There are lots of examples of countries that provide their citizens with universal healthcare, near free higher education and a strong social welfare system. It's not a joke if there are many examples of this.
It could be considered a joke in that it's unlikely his opponents in Congress would vote for such programs and that they'll ridicule it as you have. However, that does not negate that it is feasible to have such things or even reasonable to expect them.
It's certainly feasible, but not by the sorts of taxes he proposes.
European countries make up the difference in revenue by having much higher taxation on the middle class. The middle class in Europe doesn't get free healthcare and free education. They pay for it in higher taxation.
So unless the Bern wants a significant VAT tax and increased income taxes on middle income earners, his plans are crazy.
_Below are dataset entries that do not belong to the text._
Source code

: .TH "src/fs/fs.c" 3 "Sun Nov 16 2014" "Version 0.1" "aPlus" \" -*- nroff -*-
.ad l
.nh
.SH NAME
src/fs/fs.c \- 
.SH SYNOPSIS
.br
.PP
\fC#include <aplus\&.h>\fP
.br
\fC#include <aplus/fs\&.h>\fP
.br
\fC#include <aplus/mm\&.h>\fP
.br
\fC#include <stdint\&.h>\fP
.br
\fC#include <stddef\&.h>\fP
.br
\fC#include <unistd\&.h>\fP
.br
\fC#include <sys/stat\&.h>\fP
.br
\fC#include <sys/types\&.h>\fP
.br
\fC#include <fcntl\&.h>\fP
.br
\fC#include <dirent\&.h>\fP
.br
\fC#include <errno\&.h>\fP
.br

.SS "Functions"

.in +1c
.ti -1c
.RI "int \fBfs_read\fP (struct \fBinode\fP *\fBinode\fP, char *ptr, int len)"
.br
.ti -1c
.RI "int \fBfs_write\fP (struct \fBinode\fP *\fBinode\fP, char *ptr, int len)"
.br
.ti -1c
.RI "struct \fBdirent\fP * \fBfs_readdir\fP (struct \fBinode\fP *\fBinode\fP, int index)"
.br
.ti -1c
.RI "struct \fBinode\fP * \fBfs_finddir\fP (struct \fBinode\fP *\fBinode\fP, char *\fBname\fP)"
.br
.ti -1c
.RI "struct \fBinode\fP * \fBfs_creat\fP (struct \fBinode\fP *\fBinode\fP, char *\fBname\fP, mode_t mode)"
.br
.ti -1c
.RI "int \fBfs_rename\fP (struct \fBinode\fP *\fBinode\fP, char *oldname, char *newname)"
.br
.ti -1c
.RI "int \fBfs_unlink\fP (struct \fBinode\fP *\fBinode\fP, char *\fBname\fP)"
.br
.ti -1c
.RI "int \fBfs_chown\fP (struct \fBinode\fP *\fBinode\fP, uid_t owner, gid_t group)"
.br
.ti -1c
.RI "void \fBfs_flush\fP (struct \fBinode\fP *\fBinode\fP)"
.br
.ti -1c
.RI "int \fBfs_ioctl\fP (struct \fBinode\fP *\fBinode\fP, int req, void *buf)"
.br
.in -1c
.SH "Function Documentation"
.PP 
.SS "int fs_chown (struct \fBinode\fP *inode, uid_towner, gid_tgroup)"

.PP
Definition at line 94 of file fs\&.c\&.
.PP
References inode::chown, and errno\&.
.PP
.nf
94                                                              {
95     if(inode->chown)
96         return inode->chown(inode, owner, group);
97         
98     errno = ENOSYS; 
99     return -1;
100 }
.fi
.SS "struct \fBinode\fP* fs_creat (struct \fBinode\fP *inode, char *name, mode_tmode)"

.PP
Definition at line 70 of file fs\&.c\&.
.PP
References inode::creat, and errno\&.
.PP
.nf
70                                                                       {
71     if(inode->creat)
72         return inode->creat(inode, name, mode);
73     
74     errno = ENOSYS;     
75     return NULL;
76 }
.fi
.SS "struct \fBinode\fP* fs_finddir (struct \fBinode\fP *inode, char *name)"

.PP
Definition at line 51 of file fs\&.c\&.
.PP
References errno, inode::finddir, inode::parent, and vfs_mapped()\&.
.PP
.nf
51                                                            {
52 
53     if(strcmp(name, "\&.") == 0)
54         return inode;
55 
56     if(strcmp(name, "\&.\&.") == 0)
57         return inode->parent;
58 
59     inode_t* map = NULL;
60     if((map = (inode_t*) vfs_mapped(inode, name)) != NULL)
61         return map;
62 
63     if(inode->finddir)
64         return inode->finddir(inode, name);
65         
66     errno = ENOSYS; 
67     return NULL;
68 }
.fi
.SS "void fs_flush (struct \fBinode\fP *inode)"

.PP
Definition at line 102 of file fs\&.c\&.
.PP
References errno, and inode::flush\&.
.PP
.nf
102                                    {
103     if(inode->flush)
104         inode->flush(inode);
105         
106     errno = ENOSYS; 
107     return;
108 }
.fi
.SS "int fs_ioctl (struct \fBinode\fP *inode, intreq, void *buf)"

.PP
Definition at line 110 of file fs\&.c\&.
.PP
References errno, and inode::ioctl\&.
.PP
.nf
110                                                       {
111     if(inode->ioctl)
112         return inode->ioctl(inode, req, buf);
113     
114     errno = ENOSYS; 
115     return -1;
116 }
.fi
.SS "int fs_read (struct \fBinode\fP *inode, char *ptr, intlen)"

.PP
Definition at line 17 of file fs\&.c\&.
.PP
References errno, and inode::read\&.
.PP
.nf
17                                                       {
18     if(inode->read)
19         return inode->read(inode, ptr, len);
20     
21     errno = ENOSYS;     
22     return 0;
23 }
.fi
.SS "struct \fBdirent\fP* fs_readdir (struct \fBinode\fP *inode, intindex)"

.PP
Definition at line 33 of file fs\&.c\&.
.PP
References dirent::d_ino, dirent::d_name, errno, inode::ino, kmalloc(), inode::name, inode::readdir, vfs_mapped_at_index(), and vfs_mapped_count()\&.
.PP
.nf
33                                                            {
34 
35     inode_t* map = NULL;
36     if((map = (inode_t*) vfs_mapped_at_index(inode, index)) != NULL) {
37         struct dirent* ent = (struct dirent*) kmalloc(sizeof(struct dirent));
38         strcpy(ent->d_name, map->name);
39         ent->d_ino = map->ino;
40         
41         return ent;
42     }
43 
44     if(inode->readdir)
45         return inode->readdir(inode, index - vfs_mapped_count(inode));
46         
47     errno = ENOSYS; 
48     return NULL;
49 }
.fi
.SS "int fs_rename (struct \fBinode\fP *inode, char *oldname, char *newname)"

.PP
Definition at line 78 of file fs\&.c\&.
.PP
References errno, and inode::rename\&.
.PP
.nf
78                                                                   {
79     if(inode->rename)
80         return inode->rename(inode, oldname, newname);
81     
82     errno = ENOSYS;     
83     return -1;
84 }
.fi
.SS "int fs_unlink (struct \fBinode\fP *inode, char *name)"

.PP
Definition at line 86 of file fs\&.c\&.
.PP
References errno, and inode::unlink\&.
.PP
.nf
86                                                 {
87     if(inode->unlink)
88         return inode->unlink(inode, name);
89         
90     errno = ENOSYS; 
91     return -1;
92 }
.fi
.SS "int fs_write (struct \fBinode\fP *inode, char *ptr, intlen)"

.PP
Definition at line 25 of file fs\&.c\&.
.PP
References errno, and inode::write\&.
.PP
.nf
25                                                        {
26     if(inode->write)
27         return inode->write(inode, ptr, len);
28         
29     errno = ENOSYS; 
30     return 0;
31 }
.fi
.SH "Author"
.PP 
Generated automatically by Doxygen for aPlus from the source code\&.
You raise a good point. People talk about taxing the rich more, but guess what? There aren't that many rich! In order to substantially raise gov't spending, the middle class will need to pay more.
This reminds me of a Canadian election back in the 1990s. The NDP (left wing) wanted to fund more programs by increasing the taxes on the "rich". So someone asked who the "rich" were.
Just today I walked past a new BMW in the garage with a "Bernie" sticker on it. I am not sure it was in support of Sanders but even if it were not it's the perfect symbol of the engineers from the OP: people driving new BMWs supporting taxing "the rich" as if "the rich" are not them.
You're engaging in a logical fallacy; have you considered that the people driving the new BMWs might consider themselves to be rich --or-- might nevertheless consider Bernie Sander's policy positions to be laudable?
Does this whole article count? Does it say anything fundamentally new or is it just a Sanders puff piece (of the type that his followers are currently spamming to every darn social news site in existence) which just happens to have a vague programmingish flavour?